La gran eliminatoria
En aquellos duelos entre vizcaínos y valencianos se escribieron algunas de las mejores páginas del fútbol español de posguerra. Entre ellas, la que quizá sea todavía la mejor eliminatoria de la historia de la Copa. Nos referimos a las semifinales de la temporada 1949-50. El Athletic, con el Chato Iraragorri de entrenador, había quedado sexto en la Liga por tercera vez consecutiva, pero en la Copa se esmeró a conciencia. El equipo tenía ya mejores costuras. La defensa había ganado en velocidad y frescura con la entrada de jóvenes como Manolín, Canito y Areta. Y se notaba. Tras superar a Español y Oviedo, al equipo rojiblanco le tocó medirse al campeón. La eliminatoria pareció quedar resuelta en San Mamés con un 5-1 memorable a favor de los bilbaínos. Las agencias de viajes comenzaron a vender paquetes para la final de Madrid. Nadie podía esperar una sorpresa y ésta, sin embargo, estuvo a punto de producirse. Faltó un milímetro. A lomos de un imperial Puchades, el Valencia logró un increíble 6-2 al término de los 90 minutos. Fue una batalla brutal de la que se habló durante años. No acabó hasta la tercera prórroga con un gol de oro de Gainza.
Otra prórroga
Cuatro días después de ese esfuerzo extenuante, el Athletic se presentó en Chamartín para jugar la final ante el Valladolid de Antonio Barrios. El técnico vizcaíno había armado un bloque muy serio con los hermanos Lesmes, Ortega, Babot, Lasala, Coque, Revuelta y un rojiblanco recién llegado: Emilio Aldecoa. El Athletic conocía bien el potencial de los vallisoletanos. No en vano, en la Liga les había endosado un sonrojante 6-2. Aún así, la tropa del Chato era la clara favorita. Ni siquiera el evidente desgaste de sus jugadores le privaba de esa condición. Los castellanos, sin embargo, no se arredraron ante el rey de Copas y salieron a por todas. Allí, bajo el sol de plomo de Chamartín, tenían la gloria al alcance de la mano. El primer cuarto de hora fue un toma y daca que concluyó con un gol de Zarra a pase de Iriondo. A partir de ese momento, el Athletic dominó y estuvo muy cerca del 2-0. No lo consiguió y tuvo tiempo de lamentarlo.

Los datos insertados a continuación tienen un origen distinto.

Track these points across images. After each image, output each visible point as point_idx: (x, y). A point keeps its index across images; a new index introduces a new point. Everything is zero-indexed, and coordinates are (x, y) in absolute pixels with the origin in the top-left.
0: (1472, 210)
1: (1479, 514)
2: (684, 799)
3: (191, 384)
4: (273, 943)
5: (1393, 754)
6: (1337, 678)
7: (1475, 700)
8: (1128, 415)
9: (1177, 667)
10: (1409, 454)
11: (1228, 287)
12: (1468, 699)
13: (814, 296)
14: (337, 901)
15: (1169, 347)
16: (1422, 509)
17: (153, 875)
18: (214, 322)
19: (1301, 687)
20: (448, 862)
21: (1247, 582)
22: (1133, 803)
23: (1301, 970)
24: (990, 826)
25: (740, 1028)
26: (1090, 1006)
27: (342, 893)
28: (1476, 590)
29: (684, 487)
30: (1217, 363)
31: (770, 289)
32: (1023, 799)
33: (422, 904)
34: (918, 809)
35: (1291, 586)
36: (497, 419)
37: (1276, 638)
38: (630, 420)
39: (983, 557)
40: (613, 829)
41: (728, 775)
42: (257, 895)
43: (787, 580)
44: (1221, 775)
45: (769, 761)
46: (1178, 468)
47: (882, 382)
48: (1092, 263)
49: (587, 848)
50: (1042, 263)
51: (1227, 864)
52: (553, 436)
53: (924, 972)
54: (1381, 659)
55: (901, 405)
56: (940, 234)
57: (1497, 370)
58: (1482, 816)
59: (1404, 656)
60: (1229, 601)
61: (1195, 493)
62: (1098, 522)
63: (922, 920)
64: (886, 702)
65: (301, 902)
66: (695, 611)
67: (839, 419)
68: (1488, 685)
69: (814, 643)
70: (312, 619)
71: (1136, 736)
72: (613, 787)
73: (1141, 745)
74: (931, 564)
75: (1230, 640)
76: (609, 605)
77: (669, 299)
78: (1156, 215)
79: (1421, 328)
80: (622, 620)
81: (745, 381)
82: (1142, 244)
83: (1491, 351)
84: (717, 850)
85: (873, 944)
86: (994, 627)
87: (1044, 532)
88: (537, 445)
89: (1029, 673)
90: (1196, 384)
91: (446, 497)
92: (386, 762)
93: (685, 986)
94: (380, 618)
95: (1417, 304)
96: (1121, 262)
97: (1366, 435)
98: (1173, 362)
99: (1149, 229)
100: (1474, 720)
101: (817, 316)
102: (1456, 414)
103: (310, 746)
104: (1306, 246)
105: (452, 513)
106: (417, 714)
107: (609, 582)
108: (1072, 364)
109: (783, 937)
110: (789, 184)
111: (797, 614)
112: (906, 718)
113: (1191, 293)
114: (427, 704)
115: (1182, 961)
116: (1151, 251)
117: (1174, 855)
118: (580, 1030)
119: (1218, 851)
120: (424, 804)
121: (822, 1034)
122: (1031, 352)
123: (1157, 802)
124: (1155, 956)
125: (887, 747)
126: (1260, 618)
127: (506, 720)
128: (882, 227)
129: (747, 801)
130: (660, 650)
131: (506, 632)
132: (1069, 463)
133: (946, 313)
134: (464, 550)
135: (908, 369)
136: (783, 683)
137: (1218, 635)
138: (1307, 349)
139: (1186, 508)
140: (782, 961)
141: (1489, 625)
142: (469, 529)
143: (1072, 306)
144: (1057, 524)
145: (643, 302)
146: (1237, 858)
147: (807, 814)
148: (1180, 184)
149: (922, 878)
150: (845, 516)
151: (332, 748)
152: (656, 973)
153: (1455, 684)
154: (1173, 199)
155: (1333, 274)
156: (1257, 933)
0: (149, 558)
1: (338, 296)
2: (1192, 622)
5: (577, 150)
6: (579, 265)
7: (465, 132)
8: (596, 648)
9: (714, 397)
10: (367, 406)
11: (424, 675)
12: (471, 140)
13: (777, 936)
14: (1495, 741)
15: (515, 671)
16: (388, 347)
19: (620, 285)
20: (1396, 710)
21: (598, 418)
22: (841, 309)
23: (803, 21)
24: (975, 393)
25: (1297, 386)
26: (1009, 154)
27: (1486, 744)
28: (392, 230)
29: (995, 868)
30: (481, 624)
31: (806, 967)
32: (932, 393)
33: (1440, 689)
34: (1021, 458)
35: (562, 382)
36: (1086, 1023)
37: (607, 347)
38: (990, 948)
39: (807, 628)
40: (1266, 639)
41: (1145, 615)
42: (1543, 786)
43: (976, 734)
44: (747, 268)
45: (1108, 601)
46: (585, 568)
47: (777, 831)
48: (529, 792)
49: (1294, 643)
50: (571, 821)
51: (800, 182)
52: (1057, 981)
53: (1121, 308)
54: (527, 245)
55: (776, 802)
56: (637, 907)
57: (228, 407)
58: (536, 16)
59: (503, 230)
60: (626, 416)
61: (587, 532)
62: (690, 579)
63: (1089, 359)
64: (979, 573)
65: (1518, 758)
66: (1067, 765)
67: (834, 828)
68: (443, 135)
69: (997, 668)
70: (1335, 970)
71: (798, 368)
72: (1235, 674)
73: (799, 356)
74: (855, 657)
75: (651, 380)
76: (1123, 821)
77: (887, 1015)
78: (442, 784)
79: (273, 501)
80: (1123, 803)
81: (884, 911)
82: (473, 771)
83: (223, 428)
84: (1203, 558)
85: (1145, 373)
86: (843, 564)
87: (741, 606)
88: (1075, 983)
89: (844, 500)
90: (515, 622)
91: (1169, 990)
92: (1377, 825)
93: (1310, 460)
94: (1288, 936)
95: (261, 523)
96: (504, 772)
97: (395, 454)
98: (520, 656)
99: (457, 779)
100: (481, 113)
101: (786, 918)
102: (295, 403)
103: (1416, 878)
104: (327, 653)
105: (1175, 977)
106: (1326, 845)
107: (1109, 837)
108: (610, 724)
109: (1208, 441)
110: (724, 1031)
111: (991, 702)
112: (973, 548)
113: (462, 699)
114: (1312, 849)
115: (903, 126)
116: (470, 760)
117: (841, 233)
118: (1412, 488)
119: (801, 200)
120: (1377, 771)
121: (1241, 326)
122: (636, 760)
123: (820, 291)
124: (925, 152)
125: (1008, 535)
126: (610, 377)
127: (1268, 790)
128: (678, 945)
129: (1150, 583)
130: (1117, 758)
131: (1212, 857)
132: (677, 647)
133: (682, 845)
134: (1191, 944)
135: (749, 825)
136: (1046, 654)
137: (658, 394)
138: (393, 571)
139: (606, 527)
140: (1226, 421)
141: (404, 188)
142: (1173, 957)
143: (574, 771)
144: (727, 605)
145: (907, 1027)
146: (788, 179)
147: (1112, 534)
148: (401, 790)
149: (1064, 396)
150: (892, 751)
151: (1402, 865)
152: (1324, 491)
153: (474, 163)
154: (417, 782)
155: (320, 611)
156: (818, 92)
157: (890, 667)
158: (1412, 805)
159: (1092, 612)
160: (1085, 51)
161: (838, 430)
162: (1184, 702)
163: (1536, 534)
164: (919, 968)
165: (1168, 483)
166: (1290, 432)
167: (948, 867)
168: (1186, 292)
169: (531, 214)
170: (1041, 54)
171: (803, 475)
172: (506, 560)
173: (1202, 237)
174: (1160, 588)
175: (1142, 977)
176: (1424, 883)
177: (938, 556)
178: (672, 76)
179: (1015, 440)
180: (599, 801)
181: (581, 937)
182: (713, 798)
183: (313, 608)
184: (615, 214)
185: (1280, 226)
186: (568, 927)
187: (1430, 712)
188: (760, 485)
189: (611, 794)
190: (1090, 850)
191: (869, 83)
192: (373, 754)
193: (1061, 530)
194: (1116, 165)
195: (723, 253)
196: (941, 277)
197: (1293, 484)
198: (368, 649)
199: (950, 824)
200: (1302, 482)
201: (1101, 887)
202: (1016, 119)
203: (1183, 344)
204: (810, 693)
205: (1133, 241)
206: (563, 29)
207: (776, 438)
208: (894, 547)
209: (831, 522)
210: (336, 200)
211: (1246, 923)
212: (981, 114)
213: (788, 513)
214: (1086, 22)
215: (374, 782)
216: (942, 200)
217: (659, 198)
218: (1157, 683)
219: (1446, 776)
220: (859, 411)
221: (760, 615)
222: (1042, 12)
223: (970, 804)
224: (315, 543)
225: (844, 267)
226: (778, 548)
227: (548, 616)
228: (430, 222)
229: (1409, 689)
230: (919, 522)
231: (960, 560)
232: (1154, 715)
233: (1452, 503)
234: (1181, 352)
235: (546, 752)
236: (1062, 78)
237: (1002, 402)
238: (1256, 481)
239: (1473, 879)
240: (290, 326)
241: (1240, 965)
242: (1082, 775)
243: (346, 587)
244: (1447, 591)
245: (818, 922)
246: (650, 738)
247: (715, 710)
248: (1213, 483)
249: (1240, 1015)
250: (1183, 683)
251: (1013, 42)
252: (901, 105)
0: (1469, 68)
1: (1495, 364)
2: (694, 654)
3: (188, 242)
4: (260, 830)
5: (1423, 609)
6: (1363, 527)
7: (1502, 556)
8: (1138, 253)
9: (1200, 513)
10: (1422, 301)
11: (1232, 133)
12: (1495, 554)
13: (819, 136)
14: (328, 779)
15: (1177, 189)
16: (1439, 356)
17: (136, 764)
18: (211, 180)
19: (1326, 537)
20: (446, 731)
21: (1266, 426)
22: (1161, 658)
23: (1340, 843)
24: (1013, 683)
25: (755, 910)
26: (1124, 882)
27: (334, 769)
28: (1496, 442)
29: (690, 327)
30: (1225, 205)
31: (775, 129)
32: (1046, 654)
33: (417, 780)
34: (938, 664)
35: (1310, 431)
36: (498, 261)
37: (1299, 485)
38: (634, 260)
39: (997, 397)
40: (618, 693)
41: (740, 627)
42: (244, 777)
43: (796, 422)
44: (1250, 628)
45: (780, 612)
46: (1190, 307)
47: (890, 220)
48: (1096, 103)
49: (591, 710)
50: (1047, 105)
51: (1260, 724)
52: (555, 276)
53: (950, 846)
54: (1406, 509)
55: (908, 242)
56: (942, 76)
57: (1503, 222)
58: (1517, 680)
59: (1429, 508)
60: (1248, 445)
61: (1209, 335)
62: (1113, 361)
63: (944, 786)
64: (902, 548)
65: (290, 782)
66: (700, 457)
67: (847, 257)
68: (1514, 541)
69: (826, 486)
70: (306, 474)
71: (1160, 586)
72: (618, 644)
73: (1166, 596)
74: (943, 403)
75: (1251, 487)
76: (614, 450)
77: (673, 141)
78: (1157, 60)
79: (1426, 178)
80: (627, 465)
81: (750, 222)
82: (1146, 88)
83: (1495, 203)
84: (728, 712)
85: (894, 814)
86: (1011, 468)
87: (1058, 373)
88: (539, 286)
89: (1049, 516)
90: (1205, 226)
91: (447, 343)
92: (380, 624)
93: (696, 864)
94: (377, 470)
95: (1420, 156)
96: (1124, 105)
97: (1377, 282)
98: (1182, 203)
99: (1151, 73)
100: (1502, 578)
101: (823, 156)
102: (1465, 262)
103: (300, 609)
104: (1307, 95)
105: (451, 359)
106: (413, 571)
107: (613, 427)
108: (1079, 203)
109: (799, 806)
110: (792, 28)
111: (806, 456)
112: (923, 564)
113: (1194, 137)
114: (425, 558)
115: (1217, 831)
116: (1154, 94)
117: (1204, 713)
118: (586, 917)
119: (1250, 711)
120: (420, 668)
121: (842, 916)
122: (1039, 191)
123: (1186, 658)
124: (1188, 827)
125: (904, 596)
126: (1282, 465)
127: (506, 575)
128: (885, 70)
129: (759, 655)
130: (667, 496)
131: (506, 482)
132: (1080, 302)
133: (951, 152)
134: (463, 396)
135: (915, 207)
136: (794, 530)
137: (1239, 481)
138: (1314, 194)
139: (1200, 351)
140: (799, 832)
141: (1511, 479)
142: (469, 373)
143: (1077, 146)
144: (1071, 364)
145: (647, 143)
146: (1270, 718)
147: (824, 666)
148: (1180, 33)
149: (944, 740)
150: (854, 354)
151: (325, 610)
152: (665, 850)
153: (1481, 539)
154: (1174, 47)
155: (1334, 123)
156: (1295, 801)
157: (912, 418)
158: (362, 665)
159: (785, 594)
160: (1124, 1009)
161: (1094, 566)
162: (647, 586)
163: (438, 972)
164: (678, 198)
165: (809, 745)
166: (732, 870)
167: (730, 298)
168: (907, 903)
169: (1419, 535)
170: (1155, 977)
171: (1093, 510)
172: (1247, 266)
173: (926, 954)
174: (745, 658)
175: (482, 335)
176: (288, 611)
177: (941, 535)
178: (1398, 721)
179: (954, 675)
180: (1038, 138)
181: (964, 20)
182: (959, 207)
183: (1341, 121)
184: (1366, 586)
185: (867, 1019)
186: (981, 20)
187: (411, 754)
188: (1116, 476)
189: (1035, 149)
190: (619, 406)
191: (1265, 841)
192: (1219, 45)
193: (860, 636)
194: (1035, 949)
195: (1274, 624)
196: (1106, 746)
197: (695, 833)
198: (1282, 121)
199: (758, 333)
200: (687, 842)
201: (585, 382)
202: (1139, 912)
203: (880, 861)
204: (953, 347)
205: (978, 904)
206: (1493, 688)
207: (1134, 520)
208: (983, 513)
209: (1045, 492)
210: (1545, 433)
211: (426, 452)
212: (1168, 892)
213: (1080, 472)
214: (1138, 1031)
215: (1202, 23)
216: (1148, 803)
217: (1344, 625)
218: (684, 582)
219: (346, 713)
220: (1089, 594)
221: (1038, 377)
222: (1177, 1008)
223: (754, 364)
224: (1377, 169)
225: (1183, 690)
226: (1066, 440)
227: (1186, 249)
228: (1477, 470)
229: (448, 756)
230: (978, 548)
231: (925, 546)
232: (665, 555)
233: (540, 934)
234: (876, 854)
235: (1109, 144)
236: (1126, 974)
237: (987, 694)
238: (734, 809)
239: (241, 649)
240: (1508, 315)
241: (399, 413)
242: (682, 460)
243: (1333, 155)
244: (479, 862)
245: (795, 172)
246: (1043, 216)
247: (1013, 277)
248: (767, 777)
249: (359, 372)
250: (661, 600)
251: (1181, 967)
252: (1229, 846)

En la segunda mitad, el Valladolid se vino arriba y acabó empatando cuando nadie lo esperaba, a cinco minutos del final, en un tiro lejano de Coque. Hubo que jugar una prórroga y era difícil apostar en ella por los rojiblancos, extenuados. Pero algo ocurrió. No se sabe bien qué. El caso es que el Athletic salió a todo trapo y firmó una prórroga estelar en la que Telmo Zarra se terminó de coronar con tres goles, el último con una lesión en la clavícula. Fue algo muy grande. Monchín se lo intentó explicar a sus lectores, aunque tampoco él tenía muy claras las razones profundas de la gesta. «En los cinco minutos de descanso, los jugadores del Atlético han debido añorar su tierra, sus hogares, sus amigos de Bilbao. Han debido pensar en muchas cosas que les son queridas. Y, tumbados en la hierba, han hallado otra vez su alma», escribió.